With the reorganization of the Foreign Affairs agencies in October 1999, Dr. Kiehl was named Principal Deputy Assistant Secretary and Deputy Assistant Secretary for Policy and Resources of the Bureau of Educational and Cultural Affairs
, Department of State. With USIA he was Acting Deputy Associate Director for Educational and Cultural Affairs and also Staff Director of the Interagency Working Group on U.S. Government-Sponsored International Exchanges and Training (IAWG
Overseas, Dr. Kiehl was Director of the U.S. Information Service in Bangkok, Thailand. As the first Chairman of the Bangkok Interagency Council on Administrative Support Services, he led representatives of some 34 government agencies in finding efficient solutions to administrative problems at one of the largest U.S. overseas missions. He also directed U.S. press and cultural affairs in London, Helsinki and Prague. His other Washington assignments with USIA
included: Acting Director and Deputy Director, Office of Program Coordination and Development and Country Affairs Officer for the USSR and the Baltic States.
William Kiehl joined the U. S. Foreign Service in 1970 and retired with the rank of Minister-Counselor in the Senior Foreign Service. His first overseas posting was to Belgrade, Yugoslavia; followed by assignments to Zagreb and to Colombo, Sri Lanka. Kiehl escorted the exhibition "Agriculture USA"
throughout the former Soviet Union in the late 1970s and thereafter served as Embassy Press Officer in Moscow. A decade later he was Public Affairs Advisor to Ambassador Max Kampelman and the U.S. Delegation to the CSCE Moscow Conference on the Human Dimension
. He was a principal member of negotiation teams for cultural and exchanges agreements with the former Soviet Union and Czechoslovakia. During his career he directed media responsibilities for overseas visits by Presidents Reagan, Bush and Clinton to the United Kingdom, Finland, Czechoslovakia, Ukraine and Thailand as well as for summit-level meetings in Geneva, Helsinki and London.

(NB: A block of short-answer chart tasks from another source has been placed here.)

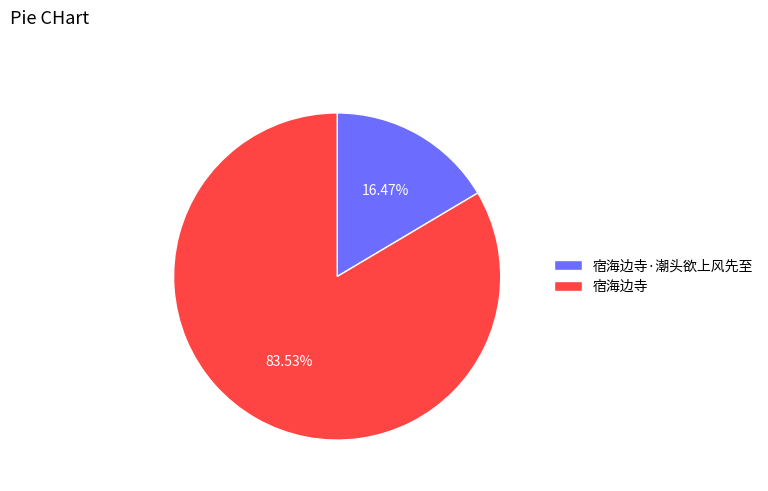

To the nearest percent, what portion does 宿海边寺 represent?

84%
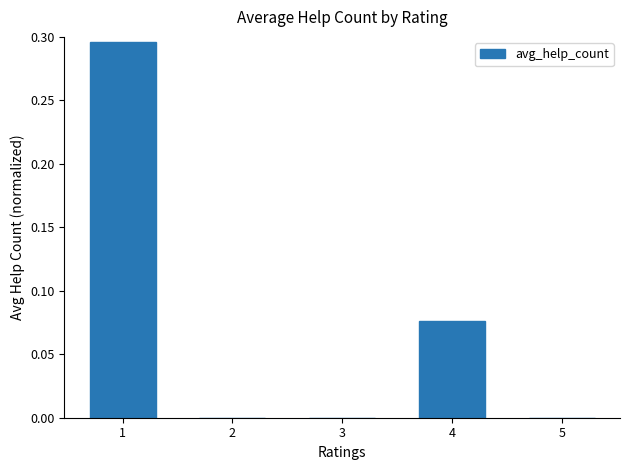

The chart shows a value of 0.0 at 5. True or false?

True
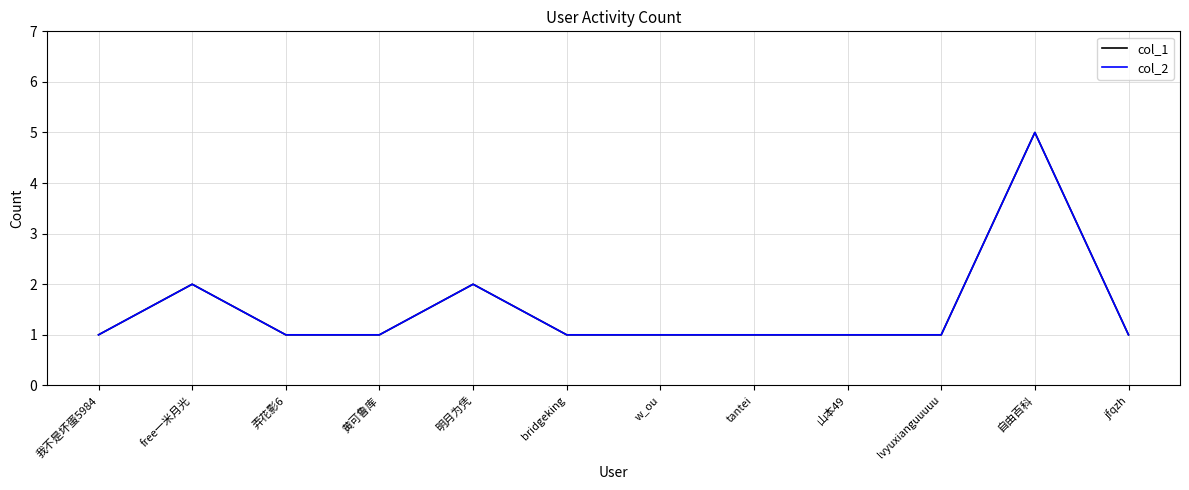

Which has a higher value, 自由百科 or 黄可鲁库?

自由百科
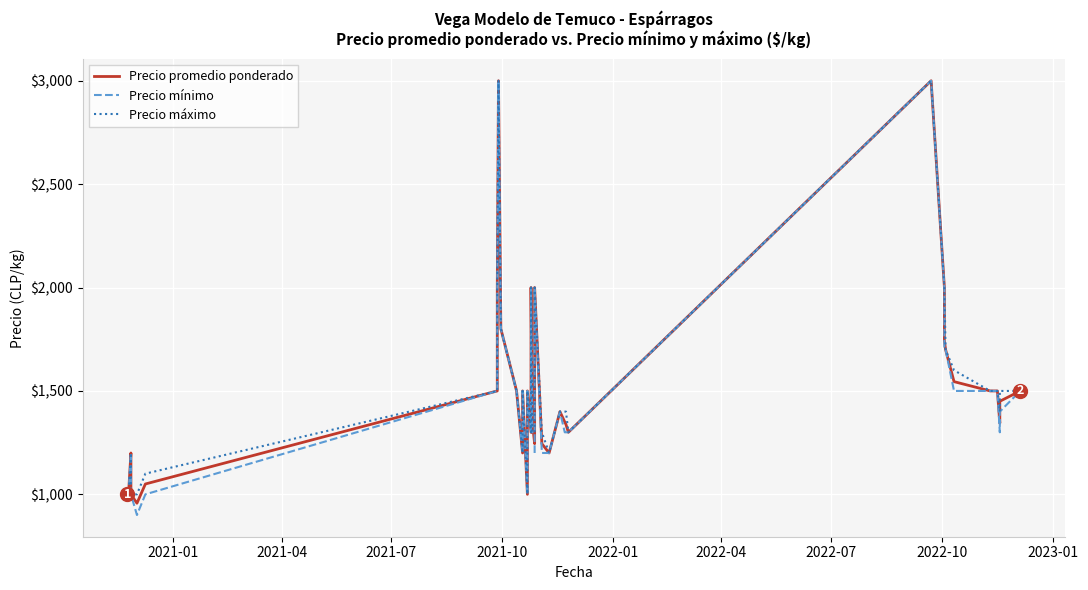

How many lines are shown in the chart?

3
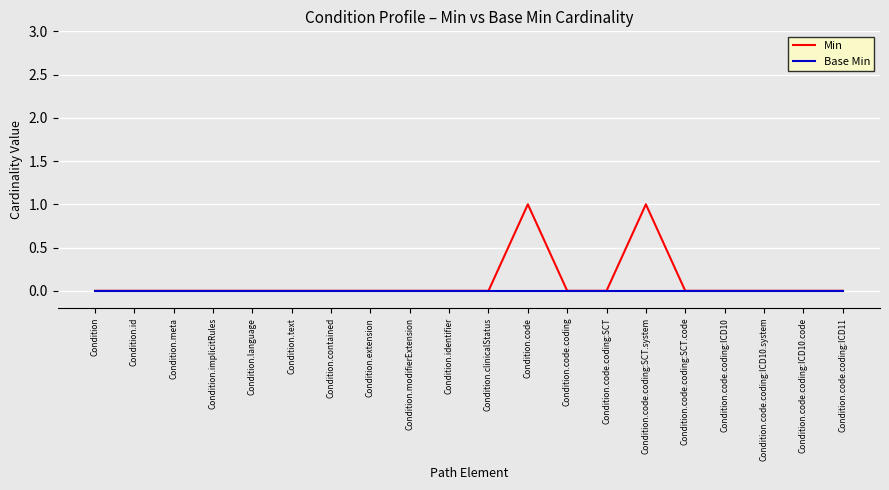

The Min series shows 1 at Condition.extension. True or false?

False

His publications include: "Unfinished Business: Foreign Affairs Consolidation was only the Beginning",
National Security Studies Quarterly (Winter 2001), "Peacekeeper or Occupier? U.S. Experience with Information Operations in the Balkans", International Peacekeeping (Winter 2001-2002), "Information Operations: Time for a Redefinition?" (USAPKI, 2002); "Partnership: Information Operations and Civil-Military Cooperation in Peacekeeping", Cornwallis VIII (April 2003), "Can Humpty Dumpty Be Saved?", American Diplomacy, November 2003, "The Weakest Link in American Foreign Policy",The Foreign Service Journal, April 2004, "America's Public Diplomacy at a Crossroads", YES, 2005, America's Dialogue with the World (ed.), 2006; second edition 2007, "Humpty Dumpty Redux: Saving Public Diplomacy", American Diplomacy, (May 2008) as well as book reviews in Parameters and The Foreign Service Journal. Recent publications include: The Last Three Feet: Case Studies in Public Diplomacy (2012), The Eagle and the Elephant: Thai-American Relations Since 1833, (2010) Global Intentions Local Results: How College Can Create International Communities, (2008); "Seduced and Abandoned: Strategic Communication in the National Security Process" in Affairs of State: The Interagency and National Security (2008); and "The Case for Localized Public Diplomacy" in The Routledge Handbook of Public Diplomacy (2008).